Video game industry gears up for battle against California law

Girding itself for its final battle, the video game industry will lay out its arguments before the U.S. Supreme Court on why California’s ban on the sale or rental of violent video games to minors violates the developers’ free speech rights.

The industry, expected to file its brief with the high court late Friday, seeks to overturn the state statute as it also takes on family advocates who argue that parents should be able to determine whether their children get exposed to violent media.

Inflamed passions on both sides are likely to result in a pitched battle in the weeks ahead with tactics that would rival — figuratively speaking — the most violent game in the market.

“Forget the 800-pound gorillas,” said Hal Halpin, president of the Entertainment Consumers Assn., which represent video game players. “This is more like armies going to war.”

The focus of the conflict is a state law, signed by Gov. Arnold Schwarzenegger in 2005 and subsequently declared unconstitutional in 2009 by the U.S. 9th Circuit Court of Appeals in San Francisco in a case entitled Schwarzenegger vs. the Entertainment Merchants Assn.

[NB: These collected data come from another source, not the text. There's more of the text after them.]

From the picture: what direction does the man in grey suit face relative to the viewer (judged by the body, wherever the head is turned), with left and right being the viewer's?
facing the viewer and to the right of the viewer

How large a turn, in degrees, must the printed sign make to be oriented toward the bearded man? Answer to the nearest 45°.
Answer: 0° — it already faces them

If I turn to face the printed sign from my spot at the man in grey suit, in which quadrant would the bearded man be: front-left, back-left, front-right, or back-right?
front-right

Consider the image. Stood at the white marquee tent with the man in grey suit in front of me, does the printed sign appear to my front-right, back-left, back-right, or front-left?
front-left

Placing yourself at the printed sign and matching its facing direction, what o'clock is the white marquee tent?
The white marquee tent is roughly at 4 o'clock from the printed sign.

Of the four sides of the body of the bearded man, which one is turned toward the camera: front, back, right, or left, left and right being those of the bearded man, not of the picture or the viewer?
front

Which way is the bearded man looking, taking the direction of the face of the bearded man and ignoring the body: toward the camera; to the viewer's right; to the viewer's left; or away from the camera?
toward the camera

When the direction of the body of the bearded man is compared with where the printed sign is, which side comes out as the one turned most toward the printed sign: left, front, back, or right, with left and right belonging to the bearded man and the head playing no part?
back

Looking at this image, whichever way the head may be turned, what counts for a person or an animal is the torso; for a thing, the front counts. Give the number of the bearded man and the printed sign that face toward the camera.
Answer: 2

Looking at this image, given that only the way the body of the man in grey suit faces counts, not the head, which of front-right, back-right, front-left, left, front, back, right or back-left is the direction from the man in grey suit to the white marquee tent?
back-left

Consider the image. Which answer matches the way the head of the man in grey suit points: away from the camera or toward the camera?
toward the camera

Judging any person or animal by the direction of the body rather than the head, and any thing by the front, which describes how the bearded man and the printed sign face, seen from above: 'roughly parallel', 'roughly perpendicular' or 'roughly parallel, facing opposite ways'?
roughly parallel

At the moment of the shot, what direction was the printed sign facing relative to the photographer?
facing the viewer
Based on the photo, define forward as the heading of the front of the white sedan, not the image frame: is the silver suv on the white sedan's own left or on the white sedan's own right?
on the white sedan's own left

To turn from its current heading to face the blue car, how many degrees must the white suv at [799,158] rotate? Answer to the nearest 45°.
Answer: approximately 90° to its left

Because of the court challenge, the law never took effect, pending outcome of the trials.

Although the California law is restricted to video games, free-speech advocates say the case opens the door for states to begin regulating other media, such as violent movies, books and music with explicit lyrics.

Constitutional legal scholars are watching the case closely to see how the high court will weigh children’s 1st Amendment rights against parents’ right to modulate their children’s media diet.

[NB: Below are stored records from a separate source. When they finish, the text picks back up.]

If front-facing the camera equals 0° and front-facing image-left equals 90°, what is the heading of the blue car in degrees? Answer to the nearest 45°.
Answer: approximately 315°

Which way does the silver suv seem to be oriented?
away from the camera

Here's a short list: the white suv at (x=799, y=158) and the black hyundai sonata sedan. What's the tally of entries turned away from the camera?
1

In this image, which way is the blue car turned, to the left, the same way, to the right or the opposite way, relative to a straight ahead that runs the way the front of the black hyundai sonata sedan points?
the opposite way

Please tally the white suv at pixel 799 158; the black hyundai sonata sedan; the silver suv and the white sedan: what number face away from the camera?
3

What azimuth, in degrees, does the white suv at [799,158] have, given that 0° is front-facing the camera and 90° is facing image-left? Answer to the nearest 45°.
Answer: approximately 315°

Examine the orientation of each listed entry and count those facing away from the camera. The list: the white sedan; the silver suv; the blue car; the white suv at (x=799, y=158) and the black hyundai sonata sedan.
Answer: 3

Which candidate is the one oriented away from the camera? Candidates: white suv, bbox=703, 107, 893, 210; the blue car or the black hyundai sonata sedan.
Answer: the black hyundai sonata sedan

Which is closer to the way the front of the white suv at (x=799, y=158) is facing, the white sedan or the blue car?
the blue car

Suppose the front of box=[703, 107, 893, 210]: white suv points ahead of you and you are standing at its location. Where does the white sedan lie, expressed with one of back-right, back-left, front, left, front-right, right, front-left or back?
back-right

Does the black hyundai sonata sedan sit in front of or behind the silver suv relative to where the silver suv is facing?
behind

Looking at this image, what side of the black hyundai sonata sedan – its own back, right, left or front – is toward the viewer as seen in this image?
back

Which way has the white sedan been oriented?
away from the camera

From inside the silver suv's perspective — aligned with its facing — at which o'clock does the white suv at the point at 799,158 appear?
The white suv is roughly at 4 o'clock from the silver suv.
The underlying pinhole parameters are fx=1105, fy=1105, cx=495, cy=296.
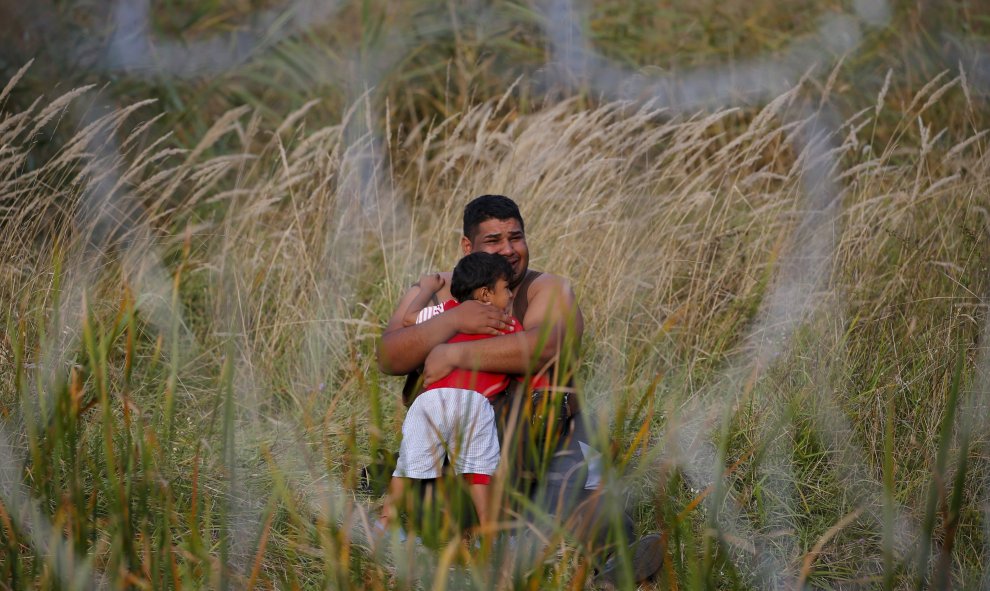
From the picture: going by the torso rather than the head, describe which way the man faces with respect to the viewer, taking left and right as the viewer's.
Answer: facing the viewer and to the left of the viewer
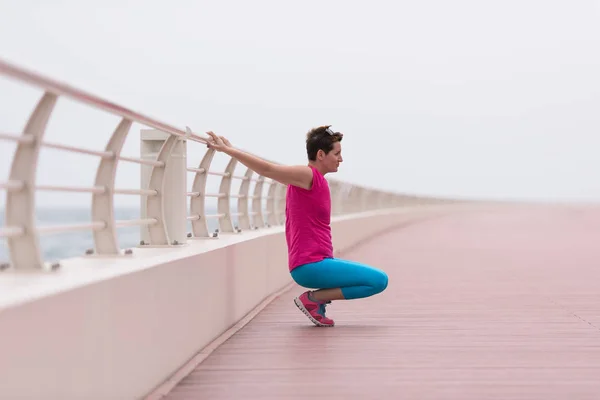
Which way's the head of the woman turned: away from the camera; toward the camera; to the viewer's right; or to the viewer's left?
to the viewer's right

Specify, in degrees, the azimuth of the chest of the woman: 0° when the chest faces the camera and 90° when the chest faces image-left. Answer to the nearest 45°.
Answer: approximately 270°
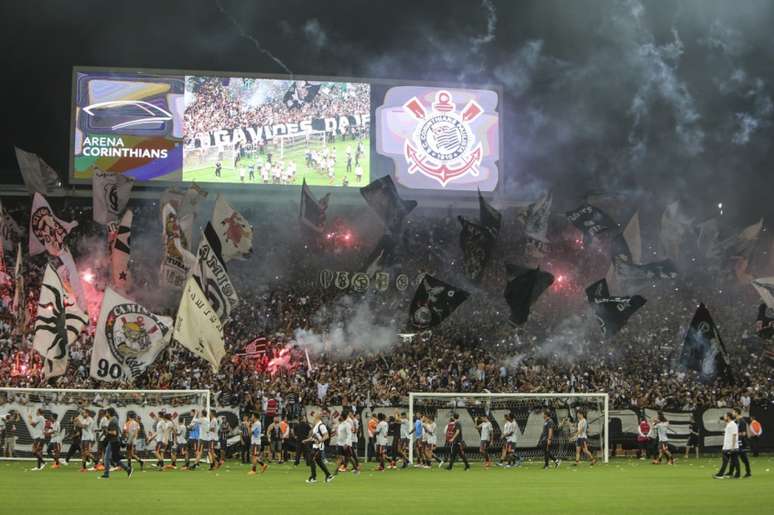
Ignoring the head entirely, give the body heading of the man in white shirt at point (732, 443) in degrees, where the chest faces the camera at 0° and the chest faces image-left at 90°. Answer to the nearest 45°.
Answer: approximately 90°

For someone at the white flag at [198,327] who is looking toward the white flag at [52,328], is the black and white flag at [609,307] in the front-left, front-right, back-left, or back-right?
back-right

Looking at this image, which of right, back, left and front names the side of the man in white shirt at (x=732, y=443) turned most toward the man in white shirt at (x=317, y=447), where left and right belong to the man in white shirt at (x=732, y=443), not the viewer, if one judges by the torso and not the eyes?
front

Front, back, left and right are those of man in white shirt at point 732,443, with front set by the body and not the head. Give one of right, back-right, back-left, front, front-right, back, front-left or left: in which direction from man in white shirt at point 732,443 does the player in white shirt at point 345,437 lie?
front

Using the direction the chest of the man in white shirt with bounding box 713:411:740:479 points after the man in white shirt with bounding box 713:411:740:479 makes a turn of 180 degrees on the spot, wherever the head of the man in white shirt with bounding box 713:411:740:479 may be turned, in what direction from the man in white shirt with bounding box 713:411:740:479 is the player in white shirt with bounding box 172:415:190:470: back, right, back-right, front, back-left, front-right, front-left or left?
back

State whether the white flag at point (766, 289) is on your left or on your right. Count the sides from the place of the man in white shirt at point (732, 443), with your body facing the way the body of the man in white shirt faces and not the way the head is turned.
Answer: on your right

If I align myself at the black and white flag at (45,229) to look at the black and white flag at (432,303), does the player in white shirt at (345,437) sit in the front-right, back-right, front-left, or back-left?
front-right

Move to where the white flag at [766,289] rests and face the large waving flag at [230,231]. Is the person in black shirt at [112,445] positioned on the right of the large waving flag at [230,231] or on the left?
left
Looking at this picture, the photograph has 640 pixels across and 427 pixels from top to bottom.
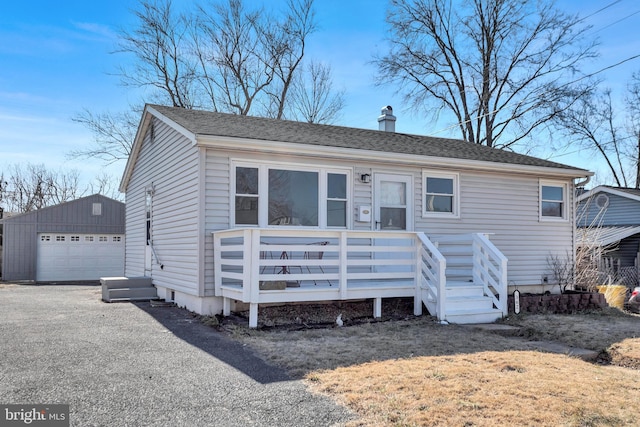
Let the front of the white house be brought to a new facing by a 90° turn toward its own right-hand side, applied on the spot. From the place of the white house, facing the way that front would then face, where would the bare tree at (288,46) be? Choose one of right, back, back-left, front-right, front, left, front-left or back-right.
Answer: back-right

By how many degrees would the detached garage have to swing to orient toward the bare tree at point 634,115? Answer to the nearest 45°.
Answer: approximately 90° to its left

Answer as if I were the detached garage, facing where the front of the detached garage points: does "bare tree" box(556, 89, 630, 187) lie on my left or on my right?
on my left

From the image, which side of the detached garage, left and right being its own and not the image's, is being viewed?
front

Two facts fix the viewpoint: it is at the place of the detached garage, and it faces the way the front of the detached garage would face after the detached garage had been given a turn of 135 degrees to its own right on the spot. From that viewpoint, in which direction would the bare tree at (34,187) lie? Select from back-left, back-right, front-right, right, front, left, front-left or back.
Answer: front-right

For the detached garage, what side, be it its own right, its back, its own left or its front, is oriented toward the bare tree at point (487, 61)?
left

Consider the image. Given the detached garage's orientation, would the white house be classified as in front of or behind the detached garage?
in front

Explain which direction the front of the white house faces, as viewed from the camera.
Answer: facing the viewer and to the right of the viewer

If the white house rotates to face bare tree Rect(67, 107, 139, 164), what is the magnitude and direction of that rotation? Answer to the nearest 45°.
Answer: approximately 180°

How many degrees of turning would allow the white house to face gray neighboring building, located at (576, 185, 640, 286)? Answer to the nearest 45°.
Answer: approximately 90° to its left

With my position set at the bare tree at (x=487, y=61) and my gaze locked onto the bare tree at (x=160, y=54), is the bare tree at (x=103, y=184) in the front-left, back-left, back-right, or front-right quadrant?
front-right

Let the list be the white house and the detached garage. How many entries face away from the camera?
0

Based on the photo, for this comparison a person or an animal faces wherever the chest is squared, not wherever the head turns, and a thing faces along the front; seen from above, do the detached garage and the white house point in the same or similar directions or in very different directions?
same or similar directions
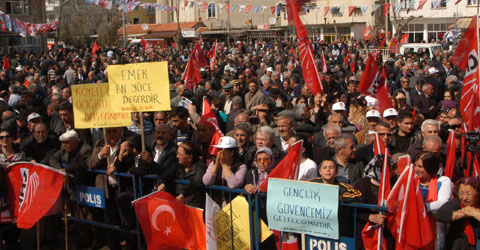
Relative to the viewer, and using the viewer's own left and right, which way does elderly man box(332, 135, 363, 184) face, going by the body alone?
facing the viewer and to the right of the viewer

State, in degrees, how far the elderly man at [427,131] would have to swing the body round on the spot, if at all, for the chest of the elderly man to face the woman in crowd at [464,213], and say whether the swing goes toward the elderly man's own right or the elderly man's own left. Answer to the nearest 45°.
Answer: approximately 45° to the elderly man's own right

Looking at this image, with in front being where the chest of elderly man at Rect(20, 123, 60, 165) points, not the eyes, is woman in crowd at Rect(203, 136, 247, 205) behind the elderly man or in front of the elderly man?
in front

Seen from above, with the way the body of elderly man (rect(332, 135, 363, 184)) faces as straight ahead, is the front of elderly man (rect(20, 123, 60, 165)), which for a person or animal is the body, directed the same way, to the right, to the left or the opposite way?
the same way

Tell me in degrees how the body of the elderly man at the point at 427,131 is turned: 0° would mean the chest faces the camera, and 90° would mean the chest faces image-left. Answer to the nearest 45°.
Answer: approximately 315°

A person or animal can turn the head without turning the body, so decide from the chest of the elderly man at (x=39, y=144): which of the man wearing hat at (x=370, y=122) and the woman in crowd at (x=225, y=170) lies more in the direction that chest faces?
the woman in crowd

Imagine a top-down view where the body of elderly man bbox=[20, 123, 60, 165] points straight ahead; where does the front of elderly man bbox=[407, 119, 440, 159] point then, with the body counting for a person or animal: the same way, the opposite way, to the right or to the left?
the same way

In the past, courts have demonstrated a reluctance to fetter free speech, doing so only on rare occasions when a greater public threat could be demonstrated. Yelling “Fire!” in a crowded theater, for example, can be outlawed, as are forms of hate speech. Courts have also allowed states to regulate the sale of pornography to children.

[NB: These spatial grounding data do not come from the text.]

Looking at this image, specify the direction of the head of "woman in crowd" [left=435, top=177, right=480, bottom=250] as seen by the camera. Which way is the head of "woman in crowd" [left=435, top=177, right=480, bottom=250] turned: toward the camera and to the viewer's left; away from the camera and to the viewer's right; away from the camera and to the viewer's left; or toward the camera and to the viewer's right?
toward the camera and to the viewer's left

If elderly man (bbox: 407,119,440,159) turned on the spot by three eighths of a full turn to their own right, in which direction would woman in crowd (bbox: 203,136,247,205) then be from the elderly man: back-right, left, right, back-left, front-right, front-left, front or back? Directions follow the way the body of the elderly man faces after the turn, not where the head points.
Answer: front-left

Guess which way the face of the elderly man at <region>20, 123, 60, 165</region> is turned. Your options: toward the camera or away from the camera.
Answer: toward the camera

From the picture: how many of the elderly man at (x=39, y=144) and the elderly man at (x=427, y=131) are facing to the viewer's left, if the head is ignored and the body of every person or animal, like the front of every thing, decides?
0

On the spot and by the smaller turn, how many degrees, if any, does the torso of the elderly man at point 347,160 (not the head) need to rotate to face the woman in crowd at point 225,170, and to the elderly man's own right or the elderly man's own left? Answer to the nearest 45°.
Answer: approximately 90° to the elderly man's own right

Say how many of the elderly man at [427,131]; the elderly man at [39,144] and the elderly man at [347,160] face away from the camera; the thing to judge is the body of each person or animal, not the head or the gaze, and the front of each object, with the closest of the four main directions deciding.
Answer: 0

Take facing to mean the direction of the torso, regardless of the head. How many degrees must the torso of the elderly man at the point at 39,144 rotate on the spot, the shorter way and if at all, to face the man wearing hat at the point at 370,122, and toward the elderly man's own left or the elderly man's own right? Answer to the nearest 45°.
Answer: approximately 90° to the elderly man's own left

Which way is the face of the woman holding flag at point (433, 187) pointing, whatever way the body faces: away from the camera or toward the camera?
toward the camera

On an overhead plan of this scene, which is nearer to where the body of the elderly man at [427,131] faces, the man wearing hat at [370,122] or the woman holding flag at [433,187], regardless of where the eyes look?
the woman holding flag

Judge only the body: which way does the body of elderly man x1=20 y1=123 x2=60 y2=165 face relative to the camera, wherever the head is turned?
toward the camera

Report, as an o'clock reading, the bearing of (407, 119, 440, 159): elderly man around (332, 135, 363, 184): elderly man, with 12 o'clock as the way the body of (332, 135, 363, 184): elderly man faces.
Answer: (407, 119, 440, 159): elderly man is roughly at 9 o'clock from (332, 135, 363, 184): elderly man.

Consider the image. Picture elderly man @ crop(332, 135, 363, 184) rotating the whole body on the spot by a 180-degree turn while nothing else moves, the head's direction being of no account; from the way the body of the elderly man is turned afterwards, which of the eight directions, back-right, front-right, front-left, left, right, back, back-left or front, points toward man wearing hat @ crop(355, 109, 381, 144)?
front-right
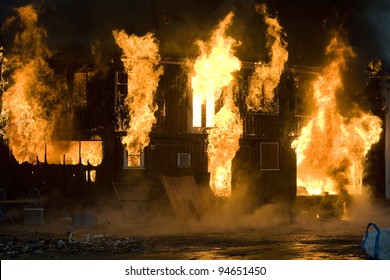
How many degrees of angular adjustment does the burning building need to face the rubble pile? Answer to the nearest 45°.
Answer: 0° — it already faces it

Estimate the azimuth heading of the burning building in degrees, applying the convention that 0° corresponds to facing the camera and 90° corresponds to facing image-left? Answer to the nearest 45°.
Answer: approximately 0°

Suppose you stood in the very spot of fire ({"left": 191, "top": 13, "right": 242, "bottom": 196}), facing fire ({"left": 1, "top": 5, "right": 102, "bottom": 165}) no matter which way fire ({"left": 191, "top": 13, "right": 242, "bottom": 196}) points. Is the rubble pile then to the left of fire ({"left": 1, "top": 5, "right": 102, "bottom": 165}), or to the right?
left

In defending the law, California Atty. Gen. Jerry Brown argued in a brief submitted to the Supreme Court that violent games should be regarded under the same standard as porn.

“There is no sound basis in logic or policy for treating offensively violent, harmful material with no redeeming value for children any different than sexually explicit material,” Brown wrote.

The state’s argument hinges on the belief that violent games damage children.

“Ultra-violent games are a public health issue,” said Jim Steyer, chief executive of Common Sense Media Inc., an advocacy firm in San Francisco that supports the California law. “Therefore, their sale should be considered in that light.”

The video game industry is likely to vehemently dispute that assertion in its brief due Friday, as it has in the past.

“No compelling state interest exists that justifies the broad suppression of speech imposed by the act,” the merchants association, along with the Entertainment Software Assn., an industry group, wrote in a 2005 brief that successfully requested that federal courts suspend the law.

Unwilling to yield the high ground with parents to family advocates, the industry has also strenuously argued that it already gives parents the tools to make informed decisions about which games their children can play.

Under voluntary guidelines, the vast majority of video games sold in stores are required to submit to an evaluation by the Entertainment Software Rating Board, an industry-supported organization that assigns ratings for age-appropriateness as well as descriptive labels, such as “comic mischief” and “intense violence.” Many retailers require salesclerks to verify age before selling violent games that have been given a “Mature” rating by the board.

Both sides have pored over academic journals and court opinions in search of scientific and legal ammunition, and the coming weeks are likely to see an outpouring of conflicting research designed to persuade public opinion leading up to a Nov. 2 hearing before the Supreme Court.